The cell-renewal account here rests on classical labelling studies and on modern stem-cell biology, including lineage-tracing identification of crypt stem cells and organoid experiments (Cheng and Leblond, 1974; Barker et al., 2007; Sato et al., 2009; Blanpain and Fuchs, 2009).

History

Mid-twentieth-century autoradiographic labelling studies revealed that epithelia such as the intestinal lining renew continuously and led Cheng and Leblond (1974) to the unitarian theory of a common crypt stem cell.
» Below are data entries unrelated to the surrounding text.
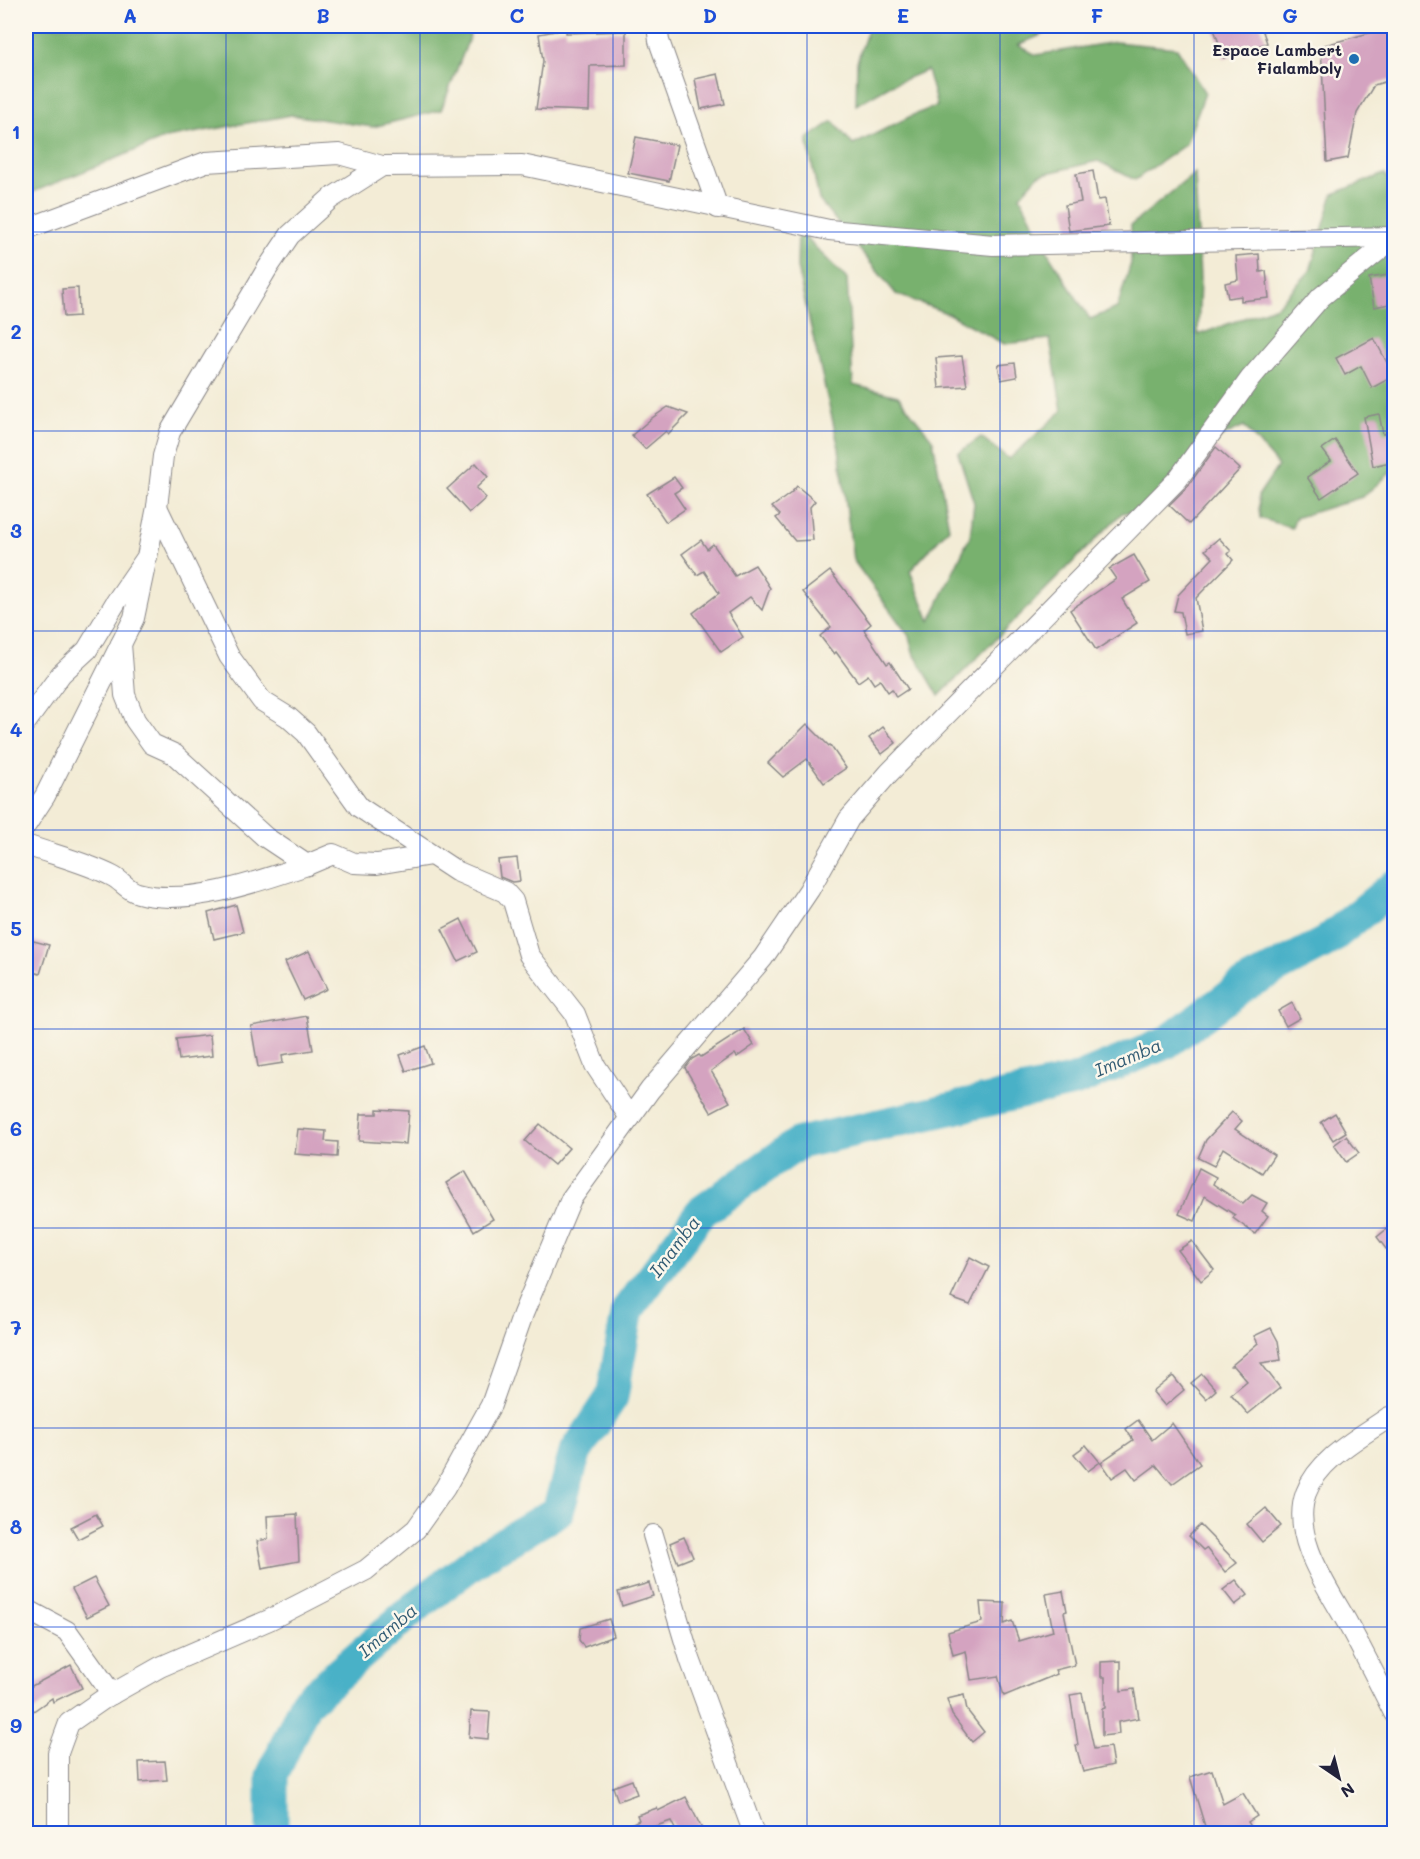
<svg xmlns="http://www.w3.org/2000/svg" width="1420" height="1859" font-family="Mali,sans-serif">
	<style>
		.forest { fill: #78b16e; stroke: #4d6a54; stroke-width: 1.5 }
		.lines { fill: none; stroke-linecap: round; stroke-linejoin: round }
		.river { stroke: #48b1c7; stroke-width: 33 }
		.building { fill: #d4a3c0 }
		.minor-casing { stroke: #8a8788; stroke-width: 22 }
		.minor { stroke: #fff; stroke-width: 20 }
		.grid { fill: none; stroke: #1d4ed8; stroke-width: 1.5; stroke-opacity: 0.55 }
		.poi-dot { fill: #1f6fb2; stroke: #fbf7ec; stroke-width: 2 }
		.labels { text-anchor: middle; stroke-width: 5; stroke-linejoin: round; paint-order: stroke }
		.poi-label { font-size: 16px; font-weight: bold; fill: #22223b; stroke: #fbf7ec; text-anchor: end }
		.water-label { font-size: 18px; font-style: italic; fill: #315b73; stroke: #fbf7ec }
		.neatline { fill: none; stroke: #1d4ed8; stroke-width: 2 }
		.grid-label { font-size: 20px; text-anchor: middle; font-weight: bold; fill: #1d4ed8 }
	</style>
	<rect width="100%" height="100%" fill="#fbf7ec"/>
	<filter id="ink" filterUnits="userSpaceOnUse"><feTurbulence type="fractalNoise" baseFrequency=".0167" numOctaves="2"/><feDisplacementMap in="SourceGraphic" scale="12" xChannelSelector="R" yChannelSelector="G"/><feConvolveMatrix kernelMatrix="1 2 1 2 8 2 1 2 1" color-interpolation-filters="sRGB"/></filter>
	<filter id="wash" filterUnits="userSpaceOnUse"><feTurbulence type="fractalNoise" baseFrequency=".008" numOctaves="4" result="noise"/><feDisplacementMap in="SourceGraphic" scale="24" xChannelSelector="R" yChannelSelector="G"/><feGaussianBlur stdDeviation="1.35" result="paint"/><feColorMatrix in="noise" values="0 0 0 0 0 0 0 0 0 0 0 0 0 0 0 0 0 1.4 0 .05"/><feComposite in="paint" operator="in"/></filter>
	<g filter="url(#wash)">
		<rect width="100%" height="100%" fill="#f3ecd6"/>
		<g class="forest">
			<path d="M 26,26 L 464,26 L 470,36 L 441,110 L 373,127 L 291,115 L 166,138 L 26,195 Z"/>
			<path d="M 869,26 L 1062,26 L 1018,45 L 1036,55 L 1115,42 L 1177,48 L 1205,93 L 1186,144 L 1135,180 L 1098,161 L 1039,175 L 1020,196 L 1051,258 L 1090,319 L 1117,308 L 1131,263 L 1131,225 L 1195,173 L 1200,279 L 1198,335 L 1277,306 L 1310,271 L 1333,194 L 1384,174 L 1394,186 L 1394,470 L 1362,497 L 1295,518 L 1292,528 L 1260,518 L 1258,496 L 1278,466 L 1244,426 L 1220,437 L 1150,509 L 1122,513 L 939,696 L 913,652 L 909,636 L 853,560 L 839,448 L 797,268 L 798,230 L 847,279 L 853,385 L 898,396 L 933,440 L 949,528 L 910,571 L 930,621 L 970,536 L 974,503 L 958,453 L 981,437 L 1009,459 L 1062,411 L 1050,339 L 1004,344 L 949,314 L 896,294 L 819,200 L 807,139 L 833,121 L 853,145 L 913,115 L 937,106 L 927,70 L 889,86 L 856,105 L 857,62 Z"/>
		</g>
		<g class="lines">
			<path class="river" d="M 272,1834 L 272,1776 L 305,1703 L 414,1608 L 482,1556 L 558,1511 L 575,1453 L 612,1397 L 628,1309 L 701,1212 L 799,1143 L 1074,1081 L 1166,1043 L 1244,985 L 1326,942 L 1394,886"/>
		</g>
		<g id="blocks">
			<g class="building">
				<path d="M 1213,26 L 1261,26 L 1267,43 L 1224,58 Z"/>
				<path d="M 1395,26 L 1395,79 L 1374,85 L 1357,113 L 1348,158 L 1327,162 L 1321,46 Z"/>
				<path d="M 566,29 L 566,33 L 626,31 L 626,65 L 590,66 L 589,111 L 536,109 L 543,61 L 539,34 Z"/>
				<path d="M 718,74 L 725,104 L 701,109 L 695,79 Z"/>
				<path d="M 636,137 L 677,145 L 669,181 L 628,173 Z"/>
				<path d="M 1093,171 L 1098,200 L 1105,199 L 1109,226 L 1069,231 L 1065,205 L 1081,202 L 1076,174 Z"/>
				<path d="M 1259,254 L 1260,272 L 1266,271 L 1269,298 L 1241,301 L 1241,296 L 1228,298 L 1225,283 L 1238,280 L 1236,256 Z"/>
				<path d="M 1395,274 L 1395,303 L 1374,307 L 1369,278 Z"/>
				<path d="M 78,288 L 79,316 L 64,317 L 62,289 Z"/>
				<path d="M 1374,338 L 1394,376 L 1372,388 L 1361,366 L 1345,375 L 1336,358 Z"/>
				<path d="M 962,356 L 967,386 L 939,388 L 936,358 Z"/>
				<path d="M 1015,363 L 1017,377 L 1001,380 L 998,365 Z"/>
				<path d="M 668,407 L 688,414 L 668,434 L 666,431 L 645,449 L 632,435 L 652,418 Z"/>
				<path d="M 1379,414 L 1383,434 L 1391,432 L 1395,461 L 1373,466 L 1364,417 Z"/>
				<path d="M 1335,440 L 1358,473 L 1321,498 L 1307,477 L 1331,461 L 1322,449 Z"/>
				<path d="M 1216,447 L 1240,469 L 1189,524 L 1169,505 L 1188,486 Z"/>
				<path d="M 476,463 L 488,477 L 476,488 L 486,498 L 469,513 L 447,489 Z"/>
				<path d="M 674,477 L 682,488 L 674,493 L 685,509 L 666,522 L 647,494 Z"/>
				<path d="M 797,486 L 815,501 L 810,507 L 813,540 L 795,541 L 776,518 L 780,515 L 772,507 L 791,493 Z"/>
				<path d="M 1219,538 L 1231,551 L 1228,554 L 1233,560 L 1196,598 L 1202,631 L 1185,634 L 1181,612 L 1174,611 L 1178,595 L 1213,558 L 1205,550 Z"/>
				<path d="M 701,540 L 707,549 L 713,544 L 735,576 L 755,565 L 770,588 L 762,610 L 750,597 L 728,613 L 743,637 L 721,652 L 693,613 L 719,593 L 704,571 L 697,575 L 682,554 Z"/>
				<path d="M 1134,555 L 1150,582 L 1122,599 L 1137,623 L 1096,650 L 1070,610 L 1116,579 L 1109,569 Z"/>
				<path d="M 830,571 L 871,624 L 864,630 L 887,664 L 890,662 L 908,689 L 896,697 L 892,689 L 888,692 L 880,680 L 874,684 L 868,675 L 858,682 L 836,652 L 834,654 L 820,636 L 831,627 L 803,592 Z"/>
				<path d="M 807,724 L 829,746 L 830,745 L 846,768 L 824,783 L 807,759 L 783,777 L 768,763 Z"/>
				<path d="M 883,727 L 896,743 L 882,754 L 869,738 Z"/>
				<path d="M 517,858 L 520,881 L 512,882 L 500,877 L 498,860 Z"/>
				<path d="M 236,905 L 243,932 L 214,939 L 208,913 Z"/>
				<path d="M 461,919 L 477,952 L 458,961 L 442,929 Z"/>
				<path d="M 26,939 L 49,945 L 40,974 L 26,970 Z"/>
				<path d="M 309,951 L 327,989 L 303,1000 L 285,962 Z"/>
				<path d="M 1292,1003 L 1300,1018 L 1286,1026 L 1278,1011 Z"/>
				<path d="M 307,1016 L 313,1050 L 282,1055 L 283,1063 L 258,1067 L 251,1026 Z"/>
				<path d="M 744,1029 L 754,1045 L 737,1057 L 735,1054 L 711,1071 L 730,1102 L 711,1112 L 685,1068 L 692,1059 L 699,1055 L 701,1057 Z"/>
				<path d="M 210,1035 L 212,1056 L 179,1060 L 176,1039 Z"/>
				<path d="M 425,1046 L 431,1063 L 406,1071 L 400,1055 Z"/>
				<path d="M 377,1109 L 409,1111 L 406,1144 L 359,1141 L 361,1114 L 377,1114 Z"/>
				<path d="M 1232,1112 L 1242,1121 L 1235,1129 L 1274,1155 L 1262,1173 L 1223,1148 L 1214,1166 L 1198,1158 L 1206,1140 Z"/>
				<path d="M 1335,1113 L 1346,1132 L 1333,1140 L 1321,1122 Z"/>
				<path d="M 540,1124 L 569,1148 L 554,1165 L 525,1141 Z"/>
				<path d="M 298,1129 L 326,1131 L 325,1141 L 338,1142 L 337,1157 L 295,1154 Z"/>
				<path d="M 1346,1136 L 1359,1153 L 1346,1162 L 1334,1145 Z"/>
				<path d="M 1199,1168 L 1216,1177 L 1213,1184 L 1243,1204 L 1252,1195 L 1267,1203 L 1262,1211 L 1268,1216 L 1255,1234 L 1233,1218 L 1235,1215 L 1205,1196 L 1195,1221 L 1179,1214 Z"/>
				<path d="M 465,1171 L 493,1219 L 474,1231 L 446,1183 Z"/>
				<path d="M 1388,1228 L 1395,1236 L 1395,1242 L 1386,1249 L 1377,1237 Z"/>
				<path d="M 1192,1241 L 1214,1270 L 1201,1281 L 1178,1250 Z"/>
				<path d="M 970,1257 L 989,1267 L 970,1305 L 951,1298 Z"/>
				<path d="M 1271,1328 L 1278,1341 L 1281,1360 L 1261,1363 L 1280,1388 L 1248,1414 L 1231,1394 L 1247,1381 L 1234,1366 L 1231,1366 L 1258,1343 L 1254,1336 Z"/>
				<path d="M 1202,1374 L 1216,1390 L 1206,1399 L 1191,1383 Z"/>
				<path d="M 1173,1376 L 1184,1390 L 1165,1406 L 1153,1392 Z"/>
				<path d="M 1138,1420 L 1152,1440 L 1172,1423 L 1200,1464 L 1172,1484 L 1156,1465 L 1136,1480 L 1127,1468 L 1112,1478 L 1101,1462 L 1133,1440 L 1126,1429 Z"/>
				<path d="M 1086,1445 L 1100,1462 L 1088,1471 L 1074,1454 Z"/>
				<path d="M 1266,1508 L 1281,1526 L 1262,1542 L 1247,1524 Z"/>
				<path d="M 96,1514 L 103,1526 L 78,1539 L 71,1527 Z"/>
				<path d="M 297,1514 L 299,1561 L 262,1568 L 257,1541 L 268,1539 L 267,1516 Z"/>
				<path d="M 1200,1525 L 1237,1563 L 1225,1572 L 1206,1548 L 1203,1550 L 1189,1536 Z"/>
				<path d="M 684,1537 L 693,1557 L 678,1563 L 670,1543 Z"/>
				<path d="M 94,1578 L 109,1606 L 87,1617 L 72,1589 Z"/>
				<path d="M 1236,1580 L 1248,1595 L 1235,1605 L 1223,1590 Z"/>
				<path d="M 649,1583 L 653,1596 L 622,1606 L 618,1592 Z"/>
				<path d="M 1063,1591 L 1067,1611 L 1064,1612 L 1075,1665 L 1055,1670 L 1057,1674 L 1004,1696 L 998,1676 L 971,1680 L 966,1651 L 953,1655 L 948,1632 L 982,1622 L 980,1602 L 1005,1603 L 1004,1624 L 1012,1621 L 1019,1641 L 1053,1631 L 1046,1594 Z"/>
				<path d="M 609,1619 L 614,1636 L 584,1647 L 579,1640 L 580,1628 Z"/>
				<path d="M 1121,1661 L 1121,1691 L 1134,1689 L 1139,1718 L 1118,1722 L 1119,1734 L 1102,1736 L 1102,1709 L 1105,1708 L 1105,1677 L 1101,1677 L 1101,1662 Z"/>
				<path d="M 71,1665 L 82,1688 L 53,1702 L 52,1698 L 32,1712 L 26,1704 L 26,1689 Z"/>
				<path d="M 1082,1693 L 1094,1749 L 1110,1747 L 1113,1765 L 1083,1772 L 1076,1746 L 1078,1745 L 1070,1695 Z"/>
				<path d="M 964,1695 L 967,1710 L 984,1732 L 972,1742 L 952,1715 L 947,1699 Z"/>
				<path d="M 471,1711 L 490,1712 L 488,1739 L 469,1737 Z"/>
				<path d="M 165,1761 L 167,1780 L 140,1782 L 139,1762 Z"/>
				<path d="M 1212,1770 L 1223,1804 L 1243,1793 L 1257,1816 L 1248,1822 L 1255,1833 L 1207,1833 L 1190,1777 Z"/>
				<path d="M 632,1780 L 637,1794 L 618,1801 L 613,1787 Z"/>
				<path d="M 686,1797 L 704,1833 L 677,1833 L 671,1821 L 635,1833 L 627,1833 L 625,1827 L 639,1820 L 637,1815 L 657,1808 L 658,1811 Z"/>
			</g>
		</g>
	</g>
	<g filter="url(#ink)">
		<use href="#blocks" fill-opacity="0" stroke="#8a8788" stroke-width="1.5"/>
		<g class="lines">
			<defs>
				<g id="minor">
					<path d="M 657,26 L 659,41 L 718,208"/>
					<path d="M 26,229 L 206,162 L 339,154 L 382,166 L 522,165 L 829,230 L 993,245 L 1394,237"/>
					<path d="M 157,507 L 229,656 L 262,701 L 288,717 L 306,733 L 359,807 L 456,871 L 505,892 L 513,901 L 529,955 L 575,1014 L 595,1065 L 630,1118"/>
					<path d="M 121,644 L 125,695 L 135,720 L 152,744 L 174,754 L 265,837 L 307,865 L 333,854 L 354,863 L 377,864 L 431,855"/>
					<path d="M 26,722 L 61,674 L 87,650 L 116,602 L 147,557 L 157,507 L 163,456 L 170,432 L 267,269 L 290,235 L 330,199 L 382,166"/>
					<path d="M 26,825 L 45,796 L 134,618 L 145,566"/>
					<path d="M 26,845 C 54,855 84,862 112,876 C 121,880 128,891 138,893 C 187,907 260,881 307,865"/>
					<path d="M 1394,1419 L 1389,1417 C 1361,1437 1319,1458 1306,1493 C 1290,1536 1328,1588 1348,1624 C 1364,1653 1379,1683 1394,1713"/>
					<path d="M 653,1535 L 690,1659 L 754,1834"/>
					<path d="M 26,1609 L 67,1631 L 112,1694"/>
					<path d="M 58,1834 L 58,1753 L 69,1723 L 105,1698 L 160,1667 L 269,1620 L 366,1570 L 416,1529 L 445,1488 L 491,1405 L 523,1314 L 571,1199 L 650,1090 L 763,958 L 809,890 L 849,819 L 889,773 L 1178,479 L 1250,379 L 1321,297 L 1394,238"/>
				</g>
			</defs>
			<use href="#minor" class="minor-casing"/>
			<use href="#minor" class="minor"/>
		</g>
	</g>
	<path class="grid" d="M 226,26 L 226,1834M 420,26 L 420,1834M 613,26 L 613,1834M 807,26 L 807,1834M 1000,26 L 1000,1834M 1194,26 L 1194,1834M 26,232 L 1394,232M 26,431 L 1394,431M 26,631 L 1394,631M 26,830 L 1394,830M 26,1029 L 1394,1029M 26,1228 L 1394,1228M 26,1428 L 1394,1428M 26,1627 L 1394,1627"/>
	<circle class="poi-dot" cx="1354" cy="59" r="6"/>
	<g class="labels">
		<g class="poi-label">
			<text x="1342" y="56">Espace Lambert<tspan x="1342" dy="18">Fialamboly</tspan></text>
		</g>
		<g class="water-label">
			<text transform="translate(1128 1058) rotate(-23)" y="6">Imamba</text>
			<text transform="translate(675 1247) rotate(-53)" y="6">Imamba</text>
			<text transform="translate(388 1631) rotate(-41)" y="6">Imamba</text>
		</g>
	</g>
	<rect width="1420" height="1859" fill="none" stroke="#fbf7ec" stroke-width="66"/>
	<g transform="translate(1339 1778) rotate(145)" stroke="#fbf7ec" stroke-width="4.5" paint-order="stroke">
	<path d="M0-4.5L10 22L0 15L-10 22Z" fill="#22223b"/>
	<text y="-9" font-size="16" font-weight="bold" text-anchor="middle" fill="#22223b">N</text>
	</g>
	<rect x="33" y="33" width="1354" height="1793" class="neatline"/>
	<g class="grid-label">
		<text x="130" y="23">A</text>
		<text x="323" y="23">B</text>
		<text x="517" y="23">C</text>
		<text x="710" y="23">D</text>
		<text x="903" y="23">E</text>
		<text x="1097" y="23">F</text>
		<text x="1290" y="23">G</text>
		<text x="16" y="139">1</text>
		<text x="16" y="339">2</text>
		<text x="16" y="538">3</text>
		<text x="16" y="737">4</text>
		<text x="16" y="936">5</text>
		<text x="16" y="1136">6</text>
		<text x="16" y="1335">7</text>
		<text x="16" y="1534">8</text>
		<text x="16" y="1733">9</text>
	</g>
</svg>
The molecular identity of these stem cells was established in 2007 with the Lgr5 marker (Barker et al., 2007), and the 2009 demonstration that single stem cells form organoids (Sato et al., 2009) opened a new experimental approach to epithelial renewal.

Key figures

  • Charles Leblond
  • Hazel Cheng
  • Hans Clevers
  • Nick Barker
  • Elaine Fuchs

Related topics

Seminal works

  • cheng-leblond-1974
  • barker-2007
  • sato-2009

Frequently asked questions

How quickly does the intestinal epithelium renew?
The lining of the small intestine is one of the fastest-renewing tissues in the body; in humans its surface cells are typically replaced over a few days, with new cells produced by stem cells at the base of the crypts.
Where are the stem cells that renew the skin's epidermis?
Stem cells in the basal layer of the epidermis (and in associated structures such as hair follicles) divide to replace the cells continually shed from the skin surface, sustaining the stratified epithelium.